▶ **Image comparison data**:
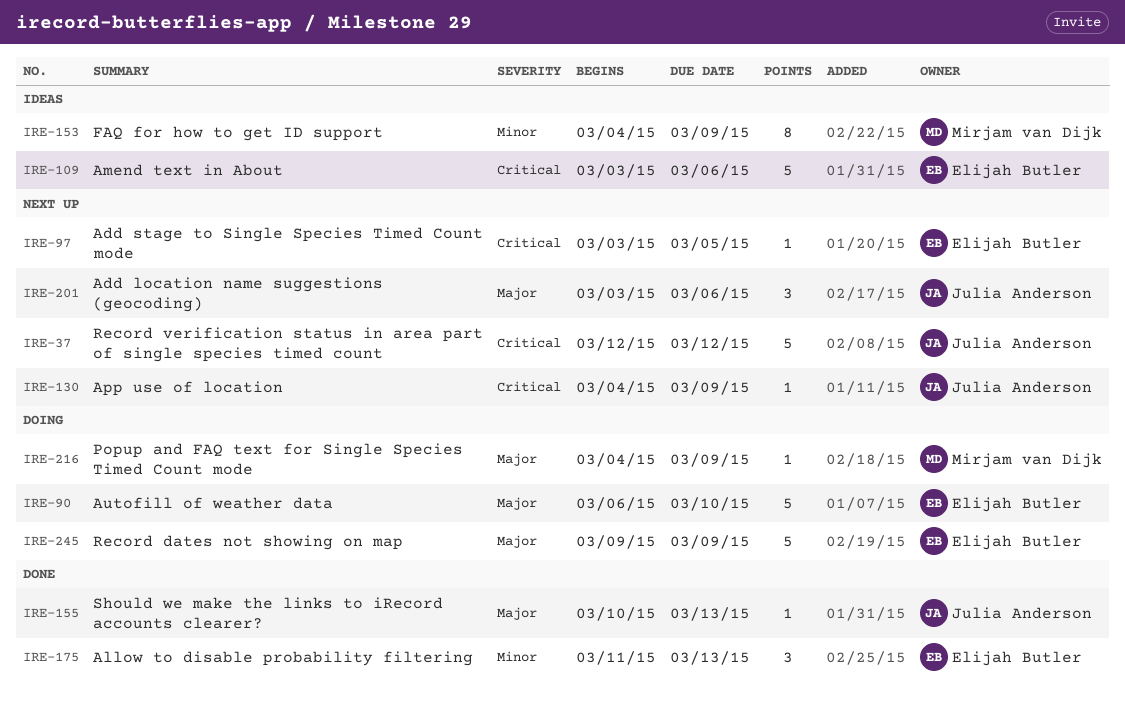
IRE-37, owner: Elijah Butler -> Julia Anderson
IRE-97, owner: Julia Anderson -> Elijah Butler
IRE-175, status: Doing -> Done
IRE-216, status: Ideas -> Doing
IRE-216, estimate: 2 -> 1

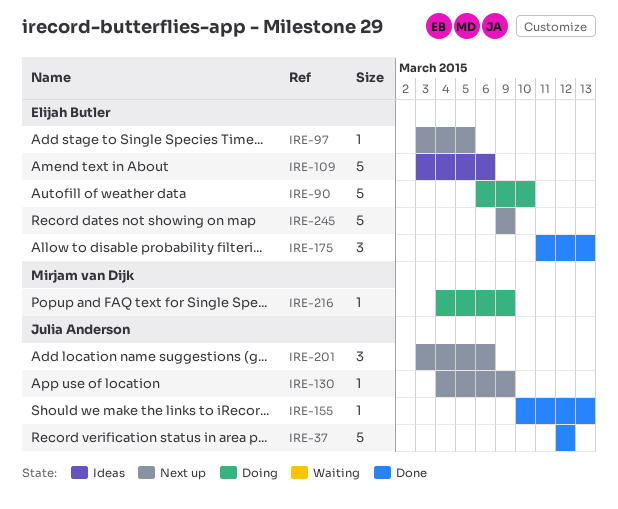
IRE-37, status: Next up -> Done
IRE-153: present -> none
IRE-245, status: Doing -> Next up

▶ **WORK TO BE COMPLETED**:
Go over the data above and copy every line that has the word "Elijah" in it.

▶ **SOLUTION TO THE PROBLEM**:
IRE-37, owner: Elijah Butler -> Julia Anderson
IRE-97, owner: Julia Anderson -> Elijah Butler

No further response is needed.